I think many of us know the answer but simply refuse to acknowledge it: we want to keep up with the Jones'. They have a new car, we need a new car. They have a new washer/dryer, we need a new one. It is a cycle being perpetuated by the credit industry and we, the consumers, have been drawn to it like moths to a flamethrower.
Maxed Out gives us insights that should make one angry and fearful. Predatory lenders like MBNA, Capitol One, and other credit card companies target those that are least likely to be able to afford credit. Why? Because these are the people who max out their cards then pay the minimum monthly amounts until ...either bankrupt or death do them part. It's a marriage made in Hell and it continues to this day. College students who enter a new campus are likely to find tables set up near their dorms offering sign ups for new credit cards. Why? Again, because they can't afford it (sadly these are the people who end up in the worst situations, often dangling from their necks in dorm room closets).

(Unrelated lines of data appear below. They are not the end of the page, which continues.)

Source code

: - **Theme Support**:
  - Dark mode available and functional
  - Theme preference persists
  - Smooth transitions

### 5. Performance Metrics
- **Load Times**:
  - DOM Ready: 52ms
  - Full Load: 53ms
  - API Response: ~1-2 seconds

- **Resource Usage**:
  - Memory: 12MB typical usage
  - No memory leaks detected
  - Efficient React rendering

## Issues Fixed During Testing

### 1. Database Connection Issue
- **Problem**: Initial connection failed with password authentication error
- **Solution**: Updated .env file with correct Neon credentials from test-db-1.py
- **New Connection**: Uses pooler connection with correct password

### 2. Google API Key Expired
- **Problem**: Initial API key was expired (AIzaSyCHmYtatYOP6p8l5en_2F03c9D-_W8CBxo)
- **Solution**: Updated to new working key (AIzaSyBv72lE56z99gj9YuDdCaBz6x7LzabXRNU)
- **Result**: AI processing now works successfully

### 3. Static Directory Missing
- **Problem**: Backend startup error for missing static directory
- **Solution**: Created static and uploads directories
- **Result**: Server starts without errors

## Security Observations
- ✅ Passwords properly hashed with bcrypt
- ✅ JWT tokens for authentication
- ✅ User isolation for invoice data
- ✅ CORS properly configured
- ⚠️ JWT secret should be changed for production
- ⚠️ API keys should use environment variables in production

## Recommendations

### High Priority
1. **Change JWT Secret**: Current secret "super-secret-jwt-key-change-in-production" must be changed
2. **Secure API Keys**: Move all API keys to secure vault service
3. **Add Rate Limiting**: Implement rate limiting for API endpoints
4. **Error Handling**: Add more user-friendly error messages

Add to this fact that we are now in the worst financial/debt crisis in U.S. history (end of 2008) and is there any wonder why? George Bush and his buddies at MBNA passed a new law that puts tighter restrictions on filing for bankruptcy, making those who really need assistance the least likely to get it (but it's okay to spend 700 billion taxpayer dollars to bail out banks that caused this debacle). Heinous. And do the credit card companies have to answer to anyone? Morally or ethically? Not that I've seen.
This is a documentary well worth your while. And at a quick 89 minutes, it won't eat up a lot of your precious time ...like those credit card bills will.